Sunday, June 2, 2013

To Policy or Not to Policy

I know: nonprofit policy is not exactly a sexy subject. But every organization, small or large, needs to have basic governing policies in place.

Why? Some policies are required by law, others strongly recommended by the IRS. Internal policies specific to your organization support consistent and ethical practices for your finances, governance procedures, programs, and facilities. And sometimes the fact that you can say "this is our written policy" can help you deal with challenging people and situations.

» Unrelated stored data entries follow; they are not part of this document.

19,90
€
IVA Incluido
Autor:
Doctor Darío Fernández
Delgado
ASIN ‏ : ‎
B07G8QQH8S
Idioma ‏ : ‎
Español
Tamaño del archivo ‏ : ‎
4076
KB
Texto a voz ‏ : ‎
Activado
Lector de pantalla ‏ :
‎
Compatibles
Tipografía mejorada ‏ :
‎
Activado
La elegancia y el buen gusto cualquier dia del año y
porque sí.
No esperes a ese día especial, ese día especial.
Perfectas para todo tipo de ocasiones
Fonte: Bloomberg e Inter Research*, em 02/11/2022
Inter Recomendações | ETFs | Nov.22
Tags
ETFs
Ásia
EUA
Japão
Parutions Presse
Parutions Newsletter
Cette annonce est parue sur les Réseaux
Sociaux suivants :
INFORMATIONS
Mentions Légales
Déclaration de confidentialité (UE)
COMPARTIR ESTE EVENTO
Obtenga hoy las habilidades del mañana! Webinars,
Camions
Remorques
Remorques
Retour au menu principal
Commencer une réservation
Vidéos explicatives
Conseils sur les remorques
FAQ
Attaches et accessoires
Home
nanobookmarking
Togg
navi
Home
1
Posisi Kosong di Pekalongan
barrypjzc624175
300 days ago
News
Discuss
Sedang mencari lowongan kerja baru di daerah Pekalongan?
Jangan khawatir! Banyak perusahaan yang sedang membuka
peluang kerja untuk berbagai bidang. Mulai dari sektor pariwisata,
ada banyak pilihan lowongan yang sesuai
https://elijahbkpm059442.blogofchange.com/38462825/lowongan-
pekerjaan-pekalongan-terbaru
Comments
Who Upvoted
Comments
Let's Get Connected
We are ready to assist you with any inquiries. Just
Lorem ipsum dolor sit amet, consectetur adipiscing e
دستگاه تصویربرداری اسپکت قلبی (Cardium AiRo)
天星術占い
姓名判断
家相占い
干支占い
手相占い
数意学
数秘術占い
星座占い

So - how can you evaluate your current policies and/or determine what new policies to have in place? Here is some important legal and tax information to guide you:
  • Legal compliance: The Sarbanes-Oxley Act of 2002 has two provisions that are applicable to nonprofits: a prohibition against destruction of documents tied to a criminal investigation and a prohibition of retaliation against whistleblowers. This means you are required by law to have policies on document retention as well as treatment of whistleblowers.
  • Tax compliance: IRS Form 990 (which is required of every California nonprofit, no matter what size) asks whether your organization has adopted a number of specific policies. These are not mandated - there is no law that gives the agency any oversight over corporate governance. However, here's what the IRS says: The absence of appropriate policies and procedures can lead to opportunities for excess benefit transactions, inurement, operation for non-exempt purposes, or other activities inconsistent with exempt status. So it is indeed prudent for your agency to consider having written policies in regard to conflict of interest, Executive Director compensation, gift acceptance, and documentation of Board meeting minutes.
And here are some important questions to ask when you create and/or review organizational policies specific to your nonprofit agency:
  1. Is the policy in alignment with your mission?
  2. Does the policy further the work of the organization?
  3. Will the policy help support staff and volunteers in doing their work better?
  4. Is the policy reflective of your unique organization culture?
  5. Is the policy appropriate for your organization's size, budget, and developmental stage?
  6. Will the policy ensure prudent fiscal and program management?
  7. Does the policy reflect nonprofit best practices, and/or standard practices in your area of service?
Know that you don't have to create policy from scratch. Try googling - there are lots of resources online - or contacting other nonprofits in your network. Feel free to cut and paste. Know too that these policies are not fixed in stone. They are living documents that should be reviewed and revised annually. Lastly, be sure to create a comprehensive policy manual that your staff and board can access readily - there's no point in having policies if you don't use them.